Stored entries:

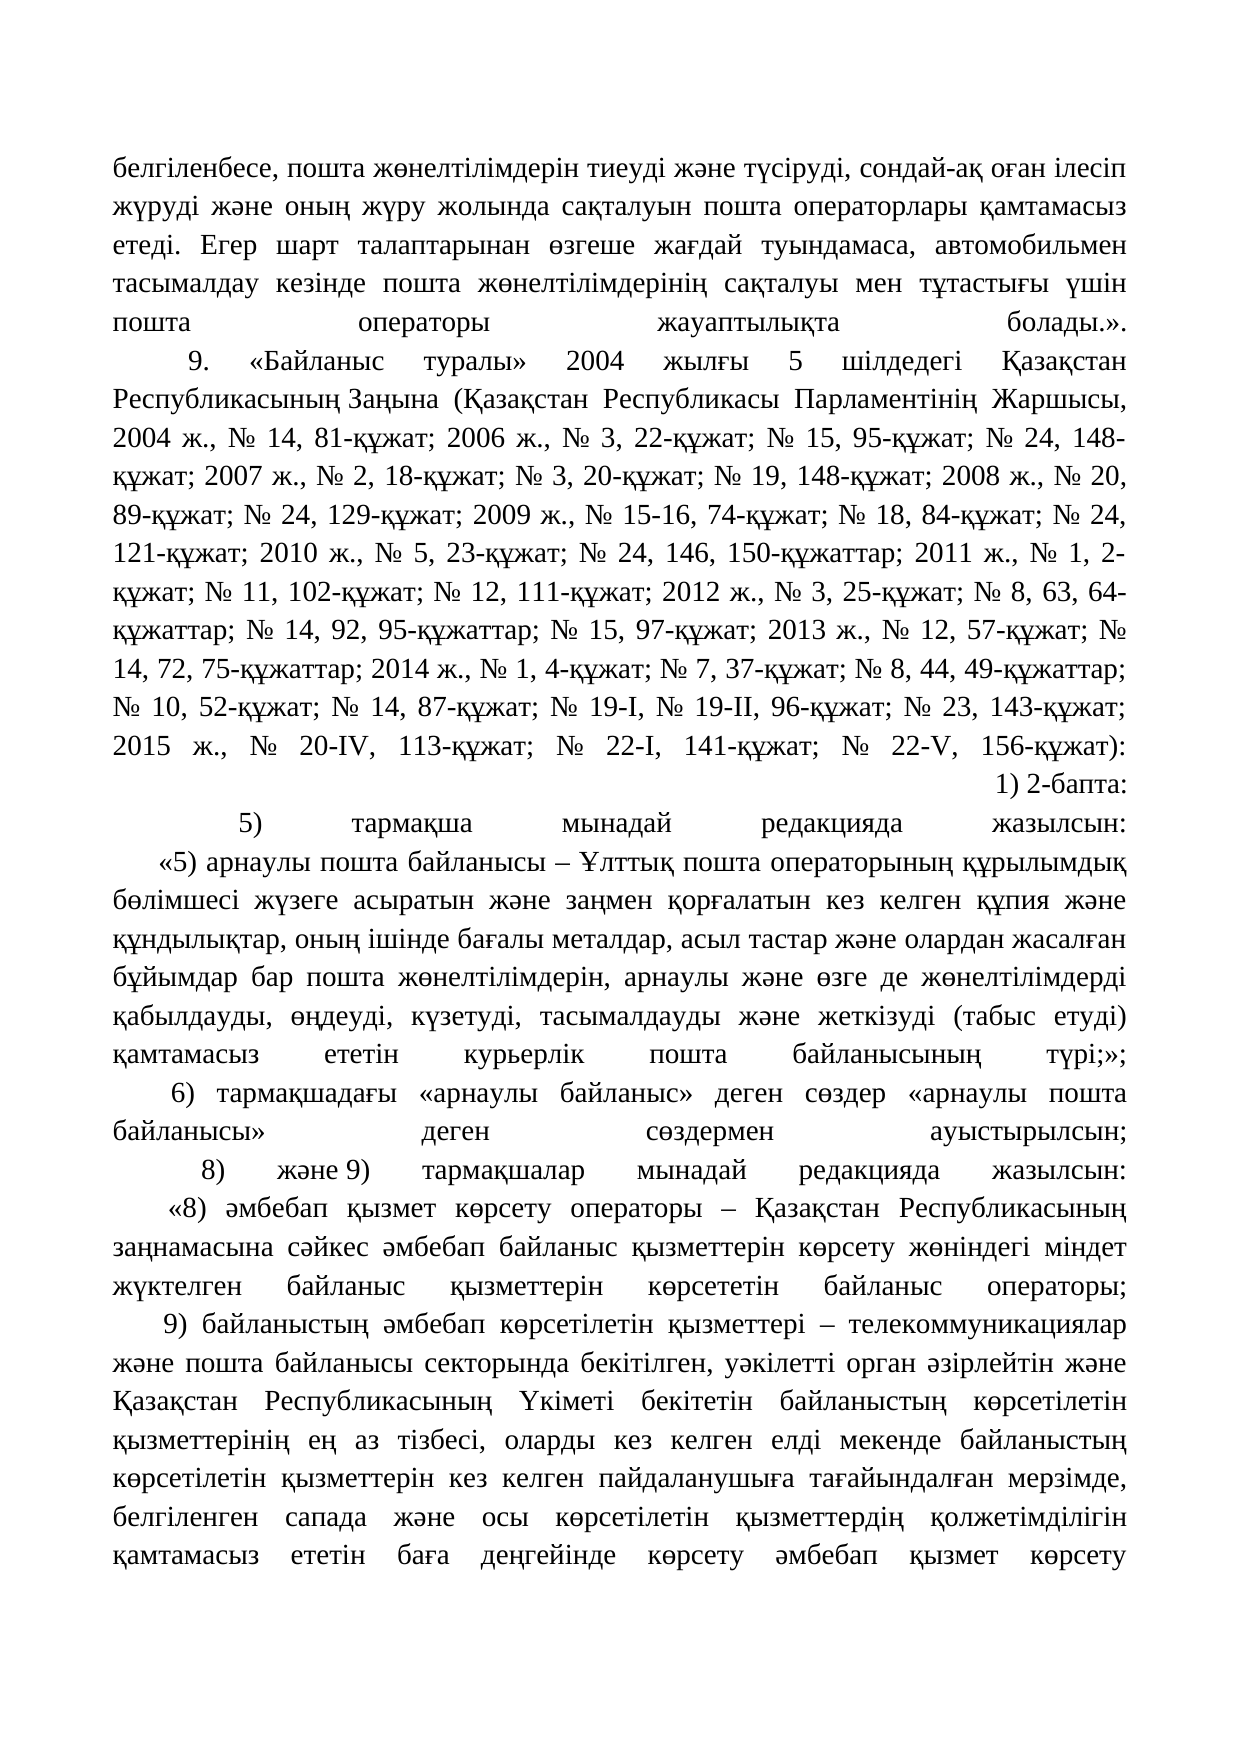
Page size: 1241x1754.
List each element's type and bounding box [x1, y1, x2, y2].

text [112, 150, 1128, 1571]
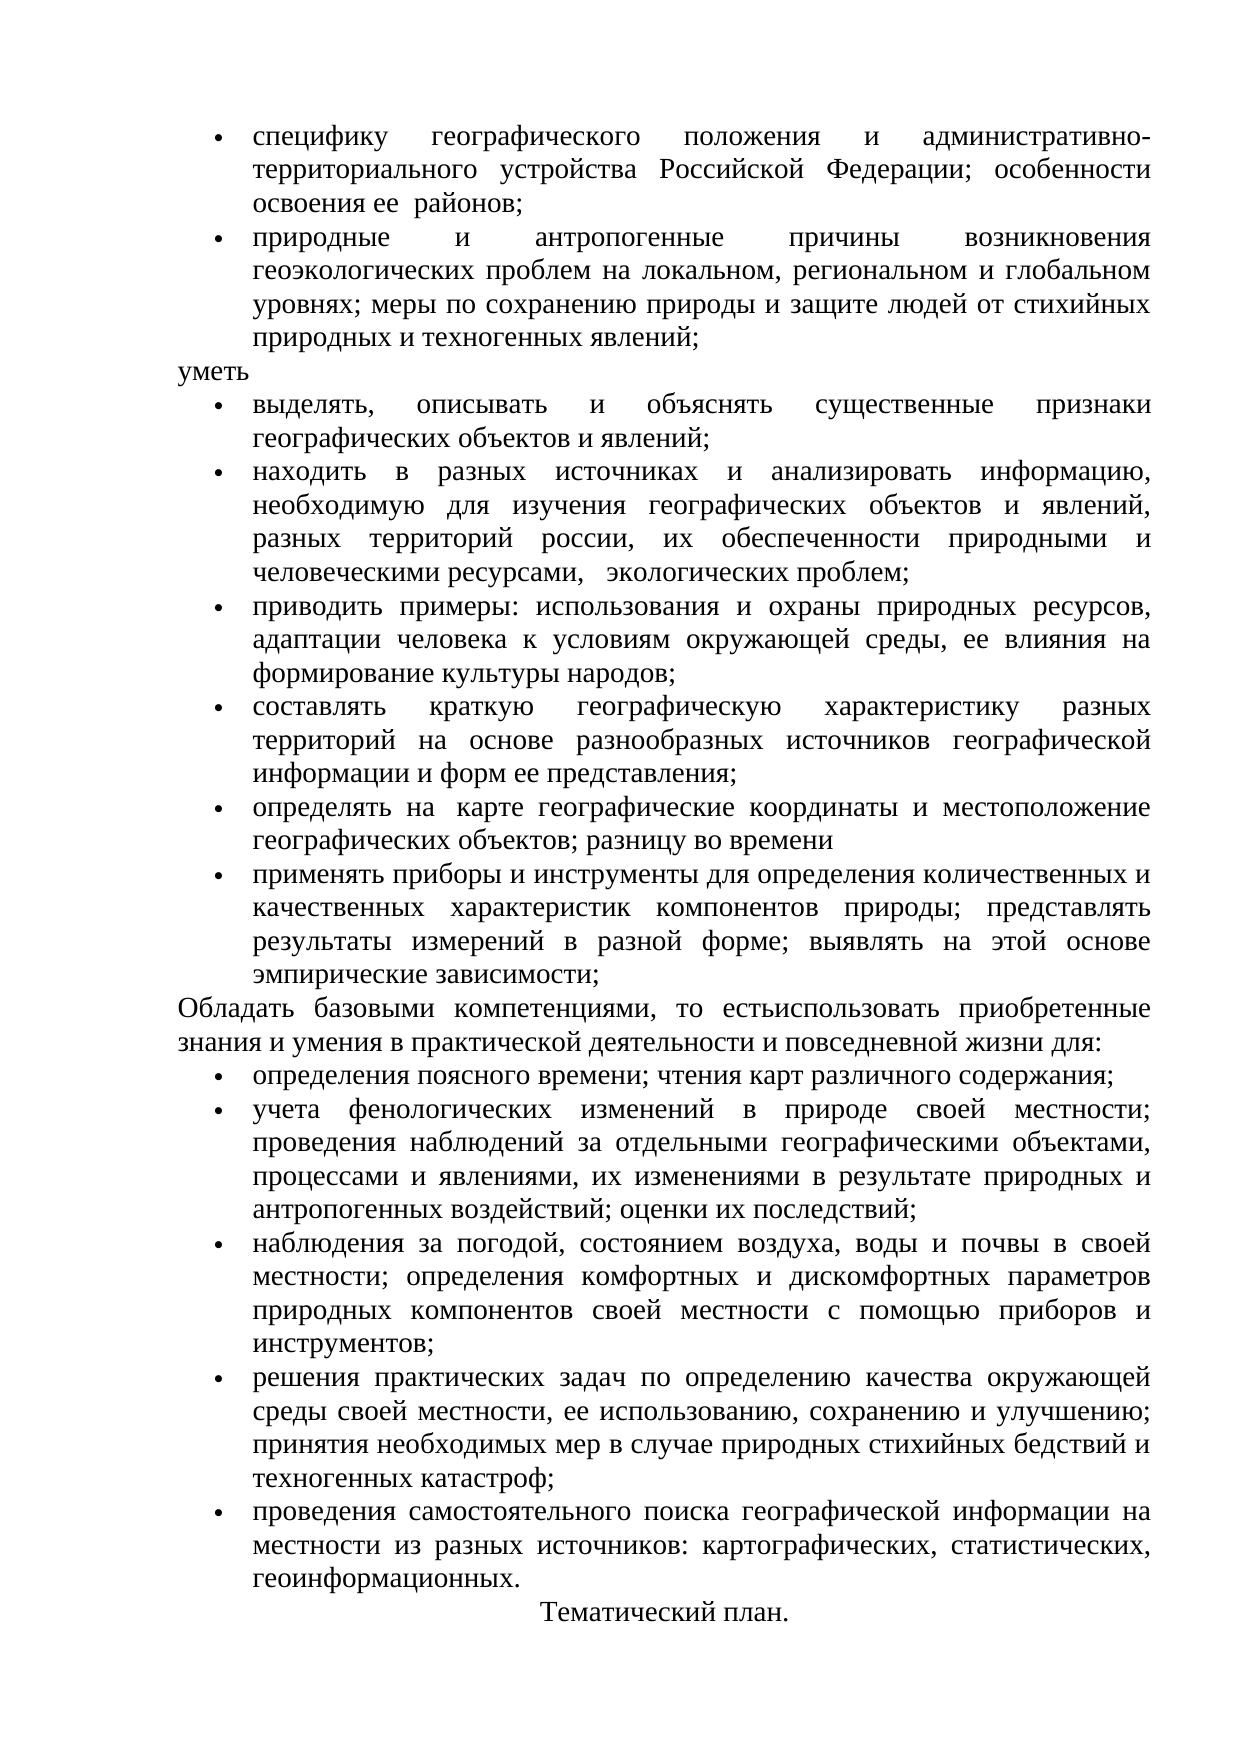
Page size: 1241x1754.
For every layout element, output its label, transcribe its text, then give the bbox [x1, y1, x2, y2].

● **Exercise instructions**
What is needed is a verbatim copy of the entries, leaving out any pictures.

● **Answer box**
Page size: 1241x1754.
List each element's type and bounding box [x1, y1, x2, y2].

text [112, 150, 1128, 1571]
Page size: 1241x1754.
For every layout element, output its label, transcribe its text, then give the bbox [x1, y1, x2, y2].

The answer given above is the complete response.